[Opening Material for the task section]
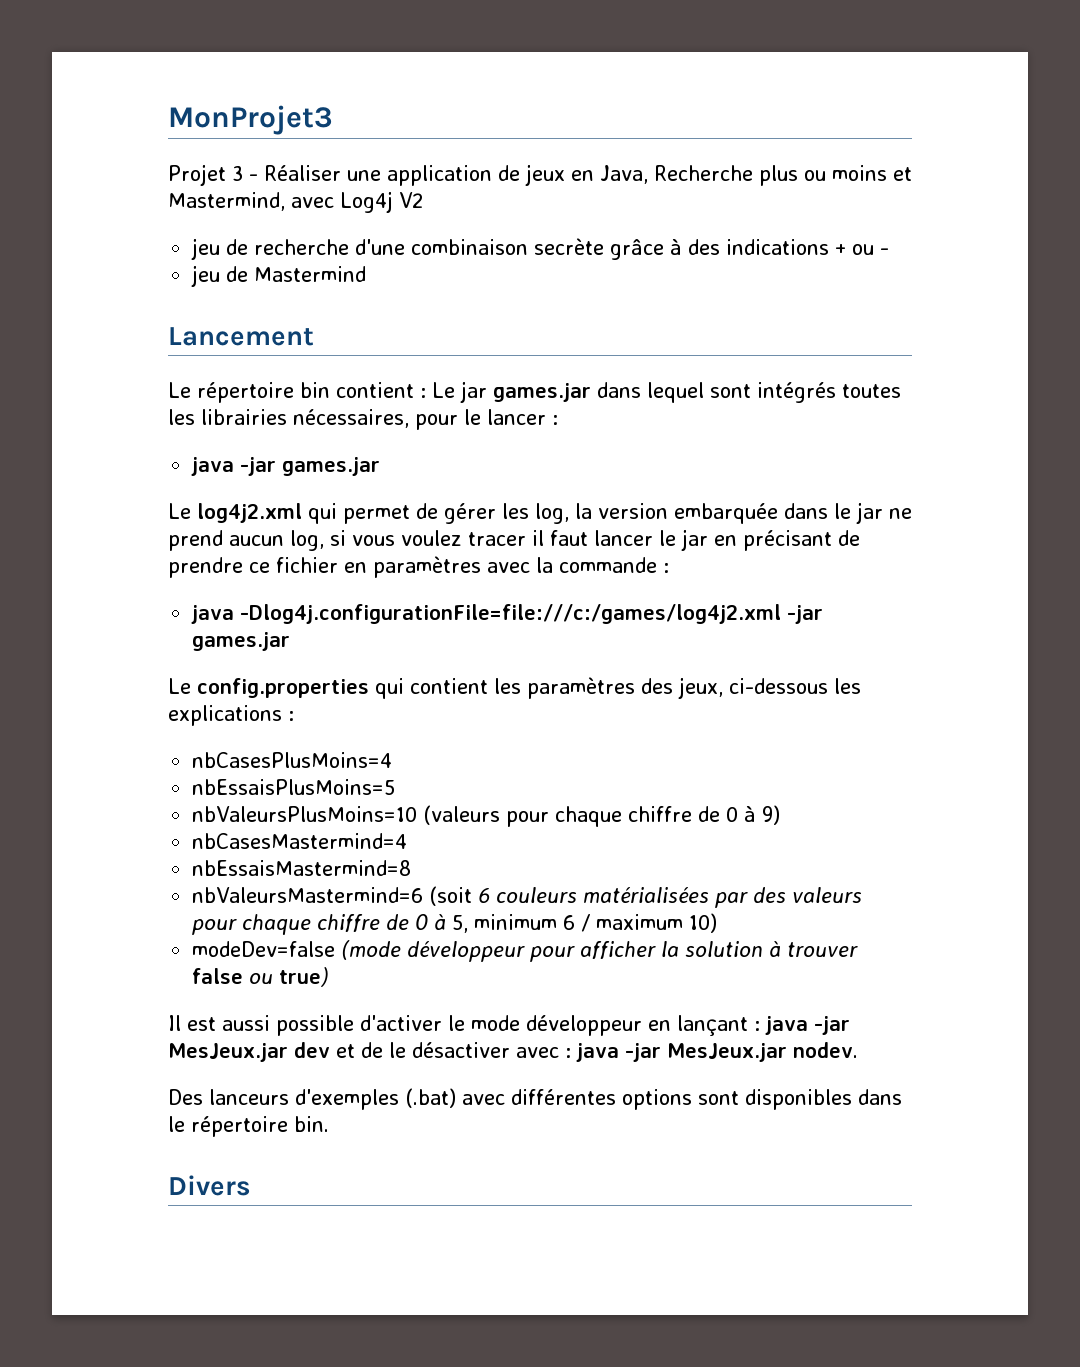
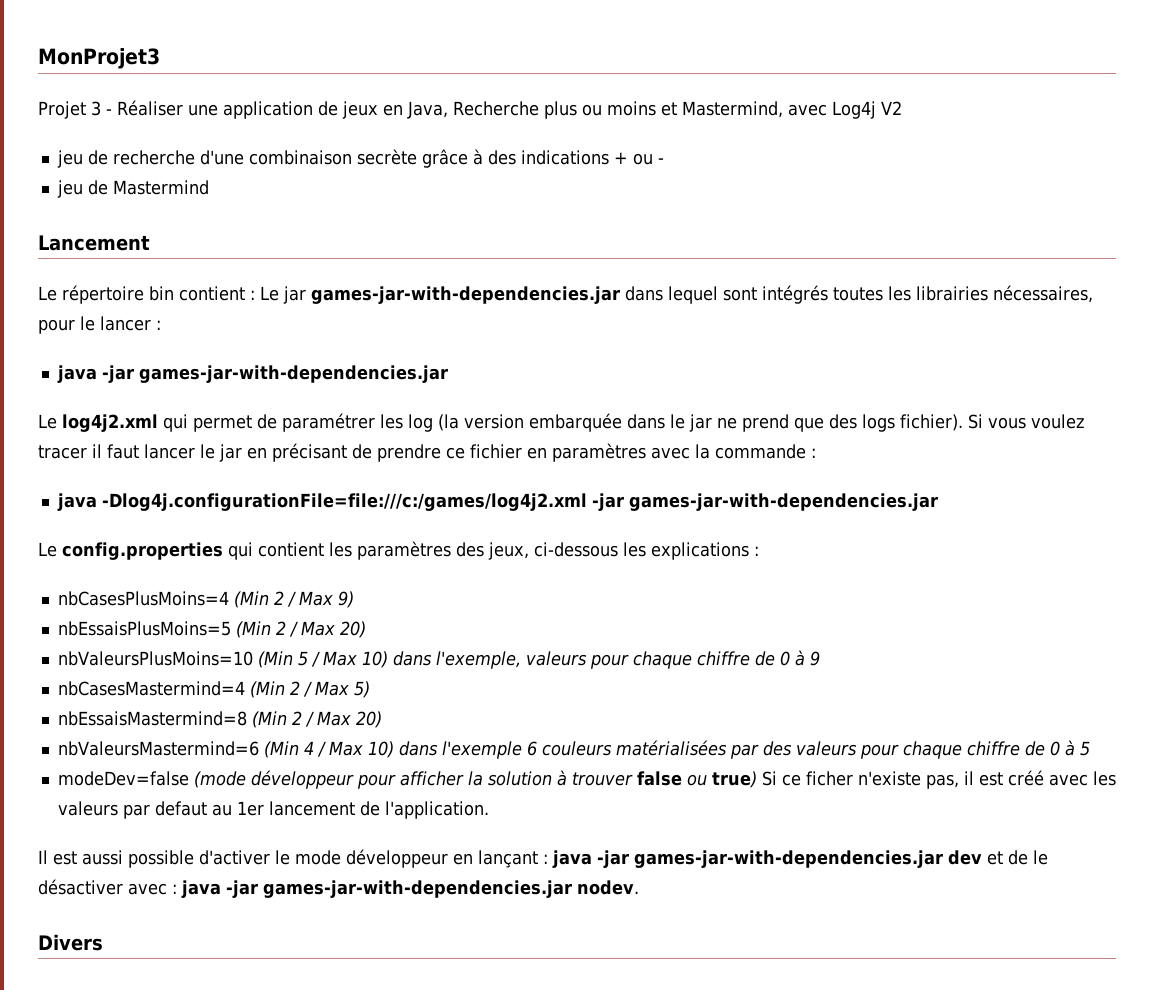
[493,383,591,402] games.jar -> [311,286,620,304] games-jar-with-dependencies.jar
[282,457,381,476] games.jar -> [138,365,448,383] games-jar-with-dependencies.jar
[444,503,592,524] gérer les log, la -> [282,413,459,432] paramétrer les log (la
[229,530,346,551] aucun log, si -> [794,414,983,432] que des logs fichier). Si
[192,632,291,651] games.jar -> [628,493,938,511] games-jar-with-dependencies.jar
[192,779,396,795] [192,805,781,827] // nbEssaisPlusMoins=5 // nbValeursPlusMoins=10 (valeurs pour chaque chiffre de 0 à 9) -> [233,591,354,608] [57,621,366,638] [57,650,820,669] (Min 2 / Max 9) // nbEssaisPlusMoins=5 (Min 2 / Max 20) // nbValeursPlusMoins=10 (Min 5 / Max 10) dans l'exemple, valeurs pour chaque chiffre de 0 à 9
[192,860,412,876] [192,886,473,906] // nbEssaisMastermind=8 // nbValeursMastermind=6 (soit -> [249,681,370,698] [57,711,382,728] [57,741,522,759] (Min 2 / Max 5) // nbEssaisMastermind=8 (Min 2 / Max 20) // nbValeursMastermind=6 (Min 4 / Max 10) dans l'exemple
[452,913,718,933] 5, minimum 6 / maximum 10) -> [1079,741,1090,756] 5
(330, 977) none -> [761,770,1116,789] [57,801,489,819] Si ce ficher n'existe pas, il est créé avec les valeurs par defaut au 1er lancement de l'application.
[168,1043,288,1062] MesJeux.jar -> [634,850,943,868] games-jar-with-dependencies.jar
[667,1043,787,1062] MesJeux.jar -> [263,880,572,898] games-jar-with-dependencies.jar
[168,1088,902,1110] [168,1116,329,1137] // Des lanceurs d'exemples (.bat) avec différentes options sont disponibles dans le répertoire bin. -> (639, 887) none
[Closing Material for the task section]
Check every line above for the string "avec" and state how many have it, with no other words.

2